41 . The system of any one of claims 37 to 40, wherein the GC bias coefficient for each of the multiple samples in (d)(i) is the slope of a fitted linear relation, for each of the multiple samples, between (i) the counts of the sequence reads mapped to each of the portions and (ii) GC content for each of the portions.

42. The system of any one of claims 37 to 41 , wherein the calculated genomic section level L is determined for the test sample for each portion of the reference genome according to Equation B:

L = {M - GS)/I Equation B wherein M is the counts of the sequence reads mapped to the portion for the test sample, G is the GC bias coefficient for the test sample, / is an intercept of the fitted linear relation of (d) for the portion, S is a slope of the fitted linear relationship of (d) for the portion.

43. The system of claim 37 or 38, wherein the fitted relation of (c) is non-linear.

44. The system of any one of claims 37 to 43, wherein each of the portions of the reference genome comprises a nucleotide sequence of a predetermined length.

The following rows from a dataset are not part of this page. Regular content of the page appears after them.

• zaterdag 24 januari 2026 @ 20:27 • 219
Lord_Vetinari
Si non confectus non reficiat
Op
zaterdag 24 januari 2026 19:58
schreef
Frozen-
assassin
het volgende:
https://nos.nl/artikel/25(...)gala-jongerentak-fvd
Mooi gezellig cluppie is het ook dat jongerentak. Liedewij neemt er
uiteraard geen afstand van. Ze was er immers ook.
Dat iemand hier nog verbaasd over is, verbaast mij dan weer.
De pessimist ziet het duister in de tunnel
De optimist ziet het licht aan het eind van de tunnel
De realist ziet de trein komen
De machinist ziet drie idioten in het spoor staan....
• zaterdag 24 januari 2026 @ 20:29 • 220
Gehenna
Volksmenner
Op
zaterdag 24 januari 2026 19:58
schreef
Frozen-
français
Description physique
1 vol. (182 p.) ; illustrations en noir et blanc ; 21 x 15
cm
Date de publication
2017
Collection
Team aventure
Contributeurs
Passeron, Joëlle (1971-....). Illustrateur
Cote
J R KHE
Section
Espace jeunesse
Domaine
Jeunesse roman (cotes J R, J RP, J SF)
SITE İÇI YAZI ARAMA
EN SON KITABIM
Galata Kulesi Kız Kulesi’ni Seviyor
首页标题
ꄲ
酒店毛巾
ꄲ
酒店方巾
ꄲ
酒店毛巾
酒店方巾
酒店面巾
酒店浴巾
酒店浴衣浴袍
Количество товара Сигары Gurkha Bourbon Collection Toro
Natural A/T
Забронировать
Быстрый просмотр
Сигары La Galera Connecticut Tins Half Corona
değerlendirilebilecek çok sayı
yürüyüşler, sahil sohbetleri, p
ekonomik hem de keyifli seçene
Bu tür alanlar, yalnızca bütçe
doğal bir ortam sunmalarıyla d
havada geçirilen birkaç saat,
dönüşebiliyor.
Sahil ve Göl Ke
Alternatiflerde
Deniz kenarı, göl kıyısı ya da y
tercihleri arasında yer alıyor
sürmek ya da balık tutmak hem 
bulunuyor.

45. The system of any one of claims 37 to 44, which memory comprises instructions configured to determine the presence or absence of a fetal chromosome aneuploidy for the test sample according to the calculated genomic section levels.

46. The system of claim 45, wherein the fetal chromosome aneuploidy is a trisomy.

47. The system of claim 46, wherein the trisomy is chosen from a trisomy of chromosome 21 , chromosome 18, chromosome 13 or combination thereof.

48. The system of claim 46 or 47, wherein the presence or absence of the trisomy is determined with a sensitivity of 96% or greater or a specificity of 96% or greater, or a sensitivity of 96% or greater and a specificity of 96% or greater.

49. The system of any one of claims 37 to 48, which memory comprises instructions configured to, prior to (c), calculate a measure of error for the counts of sequence reads mapped to some or all of the portions of the reference genome and remove or weight the counts of sequence reads for certain portions of the reference genome according to a threshold of the measure of error.

50. The system of claim 49, wherein the threshold is selected according to a standard deviation gap between a first genomic section level and a second genomic section level of 3.5 or greater.

51 . The system of claim 49 or 50, wherein the measure of error is an R factor.

52. The system of claim 51 , wherein the counts of sequence reads for a portion of the reference genome having an R factor of about 7% or greater are removed prior to (c).